Deputies Tell Victims of Strip-Club Shooting to Drive Themselves to the Hospital
|Would she have gotten better medical attention?|
So 40-year-old Janie Scott of Boynton Beach and 23-year-old daughter Alisha Johnson sped through Riviera Beach and blew red lights on their way to St. Marys Medical Center. About 4 a.m., they were stopped by Riviera Beach police.
Johnson immediately told the cops: "Officer, my mom was shot in the back," according to the incident report. Scott was described as bleeding from several holes in her back and
"unable to communicate." And Johnson had cuts on her arm.
The officers did something not so unusual: They requested an ambulance!
In the end, doctors figured out Scott wasn't struck by bullets as she first thought but by shards of glass flying as Goldfinger nightclub was shot up during a June 30 rap concert. They were treated at the hospital and released.
"I thought it was a little strange when a deputy tells you to take yourself to the hospital," said Scott. "But we just did it. We were pretty scared, though."
The traffic stop, however, had Riviera cops wonder about the professionalism of their sheriff's colleagues -- this at a time when some residents clamor for a takeover of the police department by PBSO.
"It's standard procedure to alert fire rescue, especially when the victim is hit in the back," said a Riviera Beach PD official who worked the night of the shooting and asked not to be named.
"You're not even allowed to move someone with a back injury until paramedics are at the scene.
"When I asked the PBSO guys what they were thinking, they told me the ladies weren't injured badly enough and they were really busy. What if they killed somebody on their way to the hospital?"
PBSO's second in command, Chief Deputy Sheriff Mike Gauger, said his troops knew Scott and Johnson weren't key witnesses and determined their injuries weren't life-threatening.
"I'm told the ladies weren't very cooperative at the scene," Gauger said. "They refused treatment and fire rescue transport.
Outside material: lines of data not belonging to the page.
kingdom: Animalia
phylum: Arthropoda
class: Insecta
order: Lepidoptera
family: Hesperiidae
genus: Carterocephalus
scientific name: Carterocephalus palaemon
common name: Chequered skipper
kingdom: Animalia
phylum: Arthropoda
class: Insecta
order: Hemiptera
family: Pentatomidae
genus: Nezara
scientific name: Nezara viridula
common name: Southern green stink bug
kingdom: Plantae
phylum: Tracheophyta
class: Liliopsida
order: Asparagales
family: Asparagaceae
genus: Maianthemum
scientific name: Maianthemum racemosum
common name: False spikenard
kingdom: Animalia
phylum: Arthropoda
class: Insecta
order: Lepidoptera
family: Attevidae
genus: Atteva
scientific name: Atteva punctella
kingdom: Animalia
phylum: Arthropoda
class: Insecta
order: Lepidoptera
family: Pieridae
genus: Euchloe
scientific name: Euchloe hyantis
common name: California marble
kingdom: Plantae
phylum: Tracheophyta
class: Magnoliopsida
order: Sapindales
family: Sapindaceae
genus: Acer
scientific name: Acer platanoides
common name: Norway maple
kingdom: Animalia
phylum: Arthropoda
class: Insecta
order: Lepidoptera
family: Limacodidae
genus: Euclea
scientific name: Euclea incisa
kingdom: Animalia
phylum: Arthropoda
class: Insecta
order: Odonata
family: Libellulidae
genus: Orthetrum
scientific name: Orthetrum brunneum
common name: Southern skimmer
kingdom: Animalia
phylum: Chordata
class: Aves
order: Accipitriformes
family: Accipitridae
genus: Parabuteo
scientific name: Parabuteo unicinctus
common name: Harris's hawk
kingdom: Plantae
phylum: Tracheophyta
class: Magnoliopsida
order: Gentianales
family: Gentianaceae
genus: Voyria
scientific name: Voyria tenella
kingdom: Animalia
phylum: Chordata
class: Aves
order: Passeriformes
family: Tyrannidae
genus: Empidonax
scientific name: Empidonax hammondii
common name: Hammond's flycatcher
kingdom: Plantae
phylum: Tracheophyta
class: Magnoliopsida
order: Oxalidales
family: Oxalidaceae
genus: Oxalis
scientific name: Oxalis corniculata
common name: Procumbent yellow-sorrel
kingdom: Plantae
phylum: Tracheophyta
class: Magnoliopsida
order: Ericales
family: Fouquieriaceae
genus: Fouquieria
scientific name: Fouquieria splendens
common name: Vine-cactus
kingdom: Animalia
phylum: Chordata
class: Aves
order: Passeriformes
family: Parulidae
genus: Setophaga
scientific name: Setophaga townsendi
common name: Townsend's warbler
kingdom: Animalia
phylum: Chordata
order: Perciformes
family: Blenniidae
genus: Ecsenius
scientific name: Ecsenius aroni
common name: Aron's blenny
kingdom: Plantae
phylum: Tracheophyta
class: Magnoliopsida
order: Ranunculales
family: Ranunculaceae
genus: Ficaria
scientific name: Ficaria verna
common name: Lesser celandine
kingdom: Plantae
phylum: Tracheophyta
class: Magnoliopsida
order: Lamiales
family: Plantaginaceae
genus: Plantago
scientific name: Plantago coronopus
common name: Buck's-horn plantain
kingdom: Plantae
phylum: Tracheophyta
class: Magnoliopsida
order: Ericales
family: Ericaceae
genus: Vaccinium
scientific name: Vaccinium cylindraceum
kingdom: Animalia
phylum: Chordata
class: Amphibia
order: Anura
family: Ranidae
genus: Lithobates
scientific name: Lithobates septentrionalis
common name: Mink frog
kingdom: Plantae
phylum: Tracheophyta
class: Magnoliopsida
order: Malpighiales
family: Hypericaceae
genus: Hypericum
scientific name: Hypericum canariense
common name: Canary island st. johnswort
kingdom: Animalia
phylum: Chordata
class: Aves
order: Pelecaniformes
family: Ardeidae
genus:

The deputies determined it'd be safe for them to go on their own."
Gauger added that two men were also hurt in the shooting, one in the calf and the other in the ankle. One took himself to the hospital while the other was taken by ambulance. "We can't force people to seek treatment," Gauger said.
Former Miami Dolphins first-round draft pick John Bosa opened the nightclub in 2007 alongside I-95 in unincorporated Riviera Beach. It was originally called Solid Gold. A man was shot and killed there by a security guard who returned fire during an argument in the parking lot in August. And in 2009, a woman stabbed her husband near the front door four months before another shooting injured two men. After last week's shooting, owner Leonard Del Percio has closed his club, reportedly for good.